I'm an Assistant Professor of Management at the Wharton School at the University of Pennsylvania. My research focuses on entrepreneurship and human capital, with a particular focus on emerging economies and microenterprise. My work draws on a variety of methodologies, with a focus on computational methods, text as data, and field experiments. I received my Ph.D. at Columbia Business School.
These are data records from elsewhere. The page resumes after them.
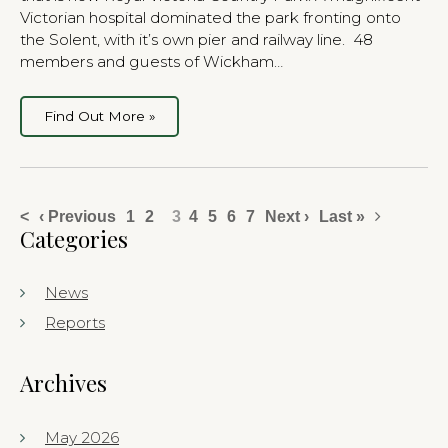
Victorian hospital dominated the park fronting onto
the Solent, with it’s own pier and railway line. 48
members and guests of Wickham…
Find Out More »
<
‹ Previous
1
2
3
4
5
6
7
Next ›
Last »
Categories
News
Reports
Archives
May 2026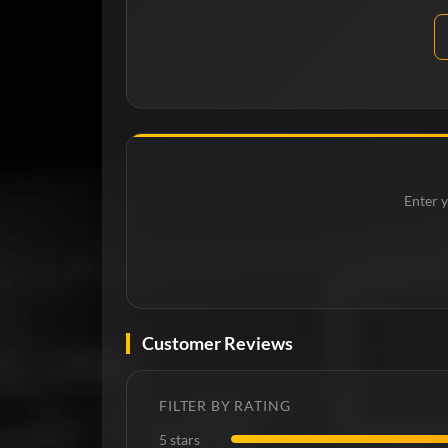
Enter y
Customer Reviews
FILTER BY RATING
5 stars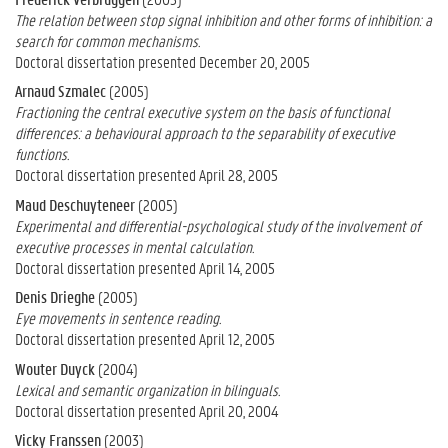
The relation between stop signal inhibition and other forms of inhibition: a
search for common mechanisms.
Doctoral dissertation presented December 20, 2005
Arnaud Szmalec
(2005)
Fractioning the central executive system on the basis of functional
differences: a behavioural approach to the separability of executive
functions.
Doctoral dissertation presented April 28, 2005
Maud Deschuyteneer
(2005)
Experimental and differential-psychological study of the involvement of
executive processes in mental calculation.
Doctoral dissertation presented April 14, 2005
Denis Drieghe
(2005)
Eye movements in sentence reading.
Doctoral dissertation presented April 12, 2005
Wouter Duyck
(2004)
Lexical and semantic organization in bilinguals.
Doctoral dissertation presented April 20, 2004
Vicky Franssen
(2003)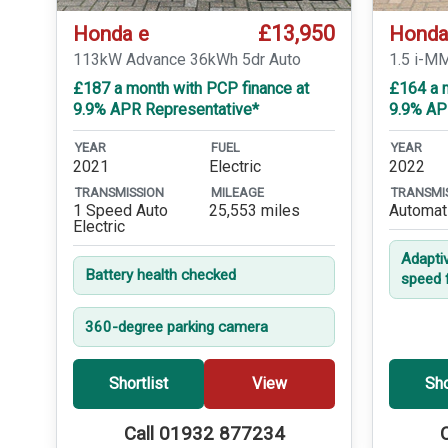
£13,950
Honda e
Honda
113kW Advance 36kWh 5dr Auto
1.5 i-M
£187 a month with PCP finance at
£164 a 
9.9% APR Representative*
9.9% AP
YEAR
FUEL
YEAR
2021
Electric
2022
TRANSMISSION
MILEAGE
TRANSMI
1 Speed Auto
25,553 miles
Automat
Electric
Adapti
Battery health checked
speed 
360-degree parking camera
Shortlist
View
Sho
Call 01932 877234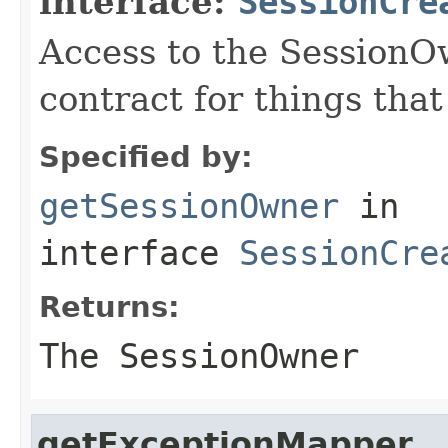
interface:
SessionCre
Access to the SessionO
contract for things tha
Specified by:
getSessionOwner
in
interface
SessionCre
Returns:
The SessionOwner
getExceptionMapper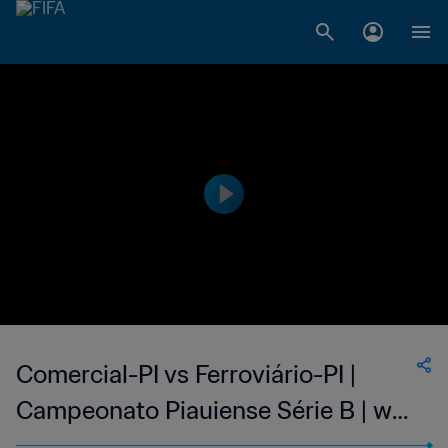
Comercial-PI vs Ferroviário-PI |
Campeonato Piauiense Série B | wk
38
The emergence of large language models (LLMs) has opened new avenues for integrating artificial intelligence into research, particularly for data annotation and text classification. However, the benefits and risks of using LLMs in research remain poorly understood, such that researchers lack guidance on how best to implement this tool. We address this gap by developing a foundational framework for implementing LLMs for annotation in management research, providing structured guidance on key implementation decisions and best practices. We illustrate the implementation of this framework through an empirical application: classifying sustainability claims in crowdfunding projects to assess the performance relationships of these claims. We demonstrate that while LLMs can match or exceed traditional methods' performance at lower cost, variations in prompt design can significantly affect results and downstream analyses. We thus develop procedures for sensitivity analysis and provide documentation to help researchers implement these robustness checks while maintaining methodological integrity.
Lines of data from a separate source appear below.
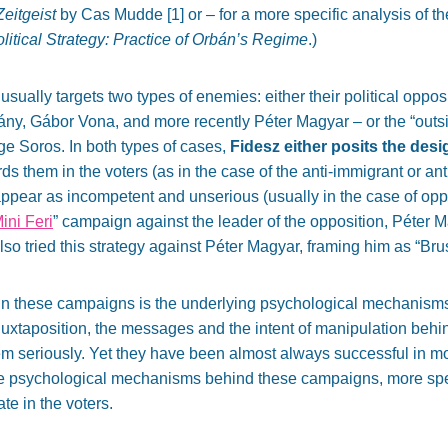
eitgeist
by Cas Mudde [
1]
or – for a more specific analysis of t
itical Strategy: Practice of Orbán’s Regime
.)
usually targets two types of enemies: either their political oppo
, Gábor Vona, and more recently Péter Magyar – or the “outside
ge Soros. In both types of cases,
Fidesz either posits the des
s them in the voters (as in the case of the anti-immigrant or an
appear as incompetent and unserious (usually in the case of oppo
ini Feri
” campaign against the leader of the opposition, Péter 
lso tried this strategy against Péter Magyar, framing him as “Br
 in these campaigns is the underlying psychological mechanisms
juxtaposition, the messages and the intent of manipulation behin
hem seriously. Yet they have been almost always successful in mob
he psychological mechanisms behind these campaigns, more speci
te in the voters.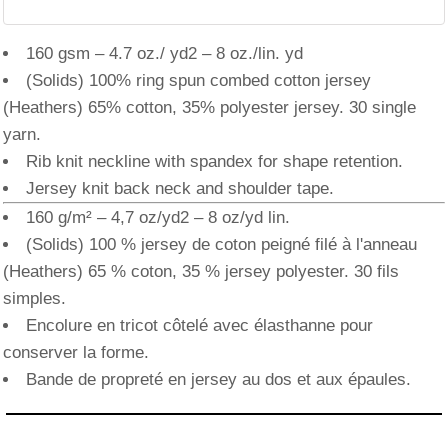
160 gsm – 4.7 oz./ yd2 – 8 oz./lin. yd
(Solids) 100% ring spun combed cotton jersey
(Heathers) 65% cotton, 35% polyester jersey. 30 single
yarn.
Rib knit neckline with spandex for shape retention.
Jersey knit back neck and shoulder tape.
160 g/m² – 4,7 oz/yd2 – 8 oz/yd lin.
(Solids) 100 % jersey de coton peigné filé à l'anneau
(Heathers) 65 % coton, 35 % jersey polyester. 30 fils
simples.
Encolure en tricot côtelé avec élasthanne pour
conserver la forme.
Bande de propreté en jersey au dos et aux épaules.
Small unregistered firms contribute to a substantial proportion of global economic activity, particularly in developing regions. In explaining variation in productivity in these types of informal firms, research has focused primarily on the adoption of effective business practices and access to capital, with little focus on fundamental positioning. This article explores the nature of differentiation in microenterprises, introducing a text‐based measure of differentiation using state‐of‐the‐art sentence embeddings. Using a combined sample of nearly 10,000 microenterprises across eight developing countries, I examine whether (and which) microenterprises differentiate, whether differentiation is related to performance (and for whom), and whether any existing policy interventions affect differentiation.
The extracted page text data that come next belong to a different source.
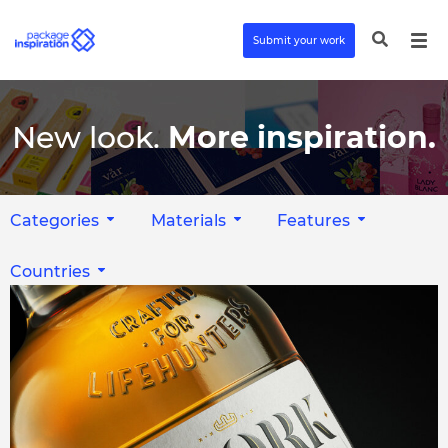
Submit your work
New look.
More inspiration.
Categories
Materials
Features
Countries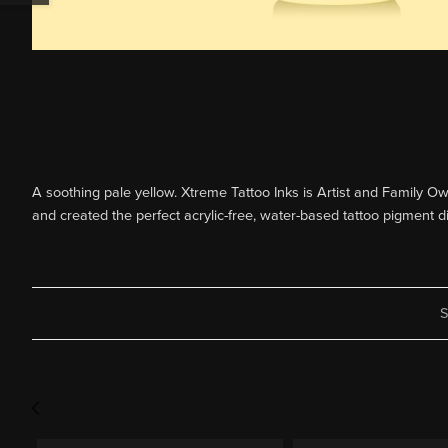
A soothing pale yellow. Xtreme Tattoo Inks is Artist and Family Owne
and created the perfect acrylic-free, water-based tattoo pigment d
We demonstrate how a novel synthesis of three methods—(a) unsupervised topic modeling of text data to generate new measures of textual variance, (b) sentiment analysis of text data, and (c) supervised ML coding of facial images with a cutting-edge convolutional neural network algorithm—can shed light on questions related to CEO oral communication. With videos and corresponding transcripts of interviews with emerging market CEOs, we use this synthesis of methods to discover five distinct communication styles that incorporate both verbal and nonverbal aspects of communication. Our data comprises interviews that represent unedited expressions and content, making them especially suitable as data sources for the measurement of an individual's communication style. We then perform a proof-of-concept analysis, correlating CEO communication styles to M&A outcomes, highlighting the value of combining text and videographic data to define styles. We also discuss the benefits of using our methods versus current research methods.